Performance-based physical function assessed by the Physical Disability Index; self-perceived health status assessed with the Sickness Impact Profile; observer-reported activities of daily living; and falls.
Eighty-nine percent and 92% of PT and FV sessions, respectively, were attended; 5% and 9% of subjects dropped out in the PT group and FV group, respectively. Compared with the FV group, the PT group experienced no significant improvements in overall Physical Disability Index, Sickness Impact Profile, or activities of daily living scores. A 15.5% improvement in the mobility subscale of the Physical Disability Index was seen (95% confidence interval [CI], 6.4% to 24.7%); no benefits in range-of-motion, strength, or balance subscales were found. Compared with the FV group, the PT group used assistive devices for bed mobility tasks less often (P = .06) and were less likely to use assistive devices and wheelchairs for locomotion (P < .005). There were 79 falls in the PT group vs 60 falls in the FV group (P = .11). Charge for the 4-month PT program was $1220 per subject (95% CI, $412 to $1832).

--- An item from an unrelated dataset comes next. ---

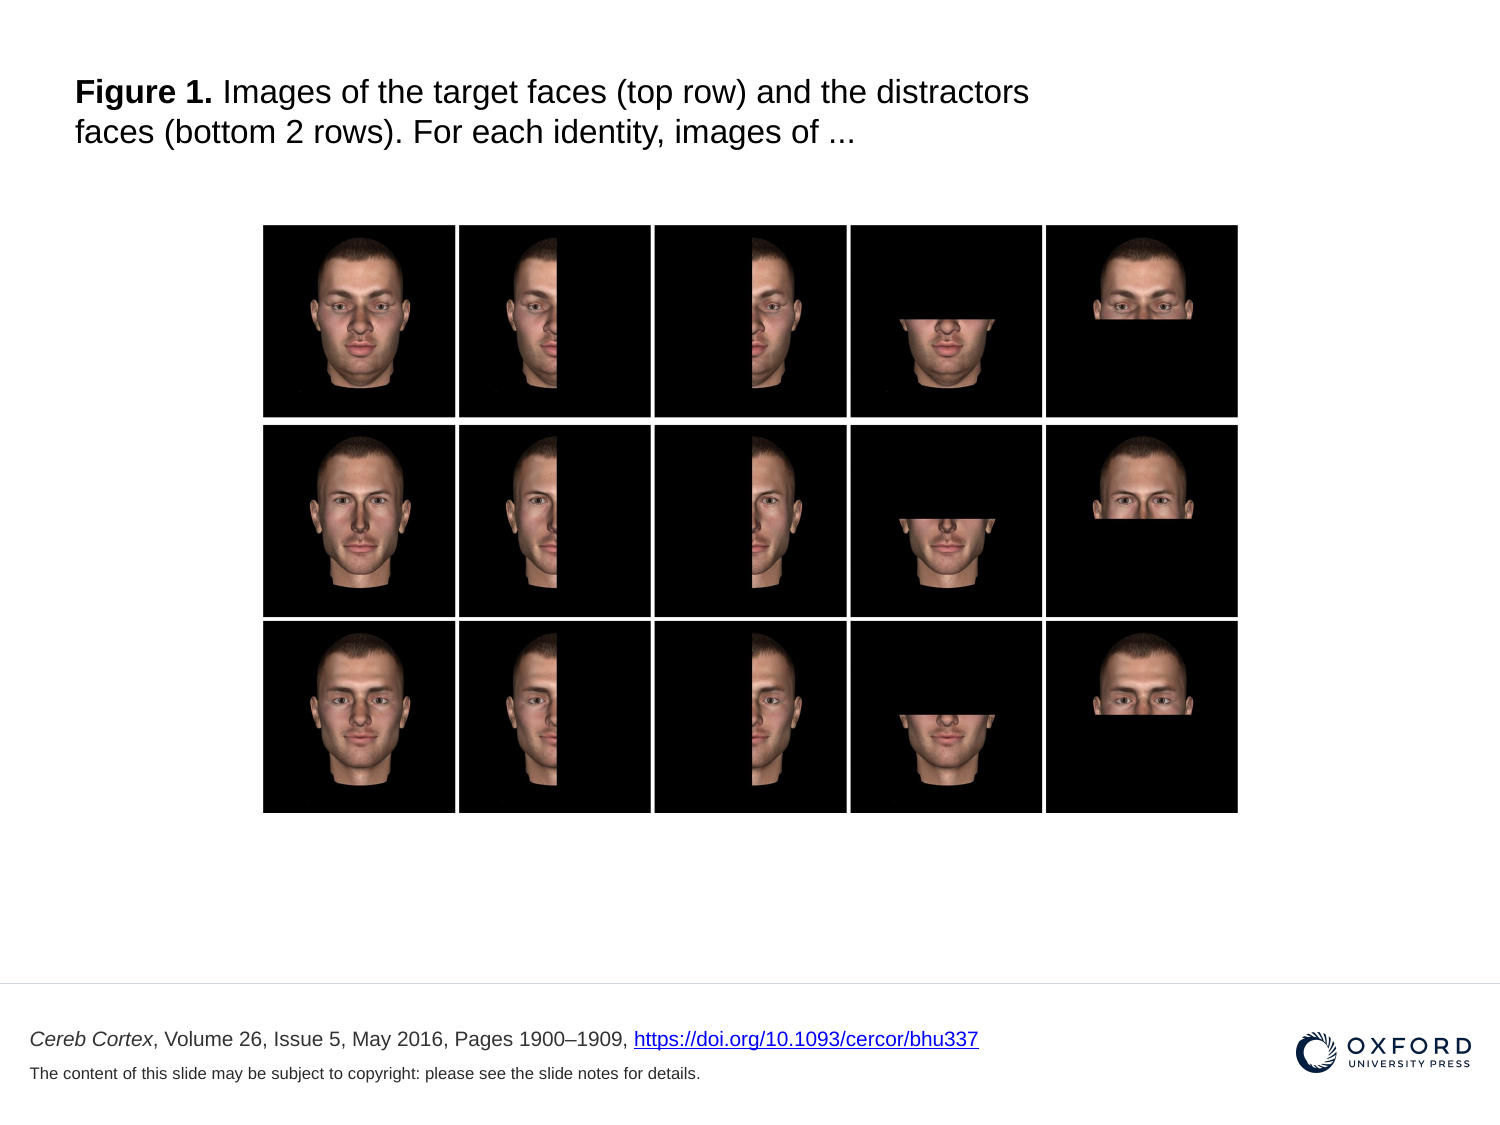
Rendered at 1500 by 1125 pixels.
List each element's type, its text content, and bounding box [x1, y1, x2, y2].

This standardized physical therapy program provided modest mobility benefits for very frail long-stay nursing home residents with physical disability due to multiple comorbid conditions.
以往研究表明,包括物理治疗(PT)在内的多学科干预措施可改善疗养院居民的功能。本试验专门评估PT对体弱的长期居住疗养院居民的效果。
随机对照试验。
一家学术疗养院和八家社区疗养院。
共有194名老年疗养院居民,他们至少依赖两项日常生活活动,且在疗养院居住至少3个月。
患者被随机分为接受每周三次、为期4个月的一对一量身定制PT治疗或友好探访(FV)。物理治疗包括关节活动范围、力量、平衡、转移和移动锻炼。
通过身体残疾指数评估基于表现的身体功能;用疾病影响概况评估自我感知的健康状况;观察者报告的日常生活活动;以及跌倒情况。
PT组和FV组的治疗或探访出席率分别为89%和92%;PT组和FV组的受试者退出率分别为5%和9%。与FV组相比,PT组在总体身体残疾指数、疾病影响概况或日常生活活动评分方面无显著改善。身体残疾指数的移动分量表有15.5%的改善(95%置信区间[CI],6.4%至24.7%);在关节活动范围、力量或平衡分量表方面未发现益处。与FV组相比,PT组较少使用辅助设备进行床上移动任务(P = 0.06),并且在移动时较少使用辅助设备和轮椅(P < 0.005)。PT组有79次跌倒,FV组有60次跌倒(P = 0.11)。为期4个月的PT项目每位受试者收费1220美元(95% CI,412美元至1832美元)。
对于因多种合并症导致身体残疾的非常体弱的长期居住疗养院居民,这种标准化的物理治疗方案提供了适度的移动益处。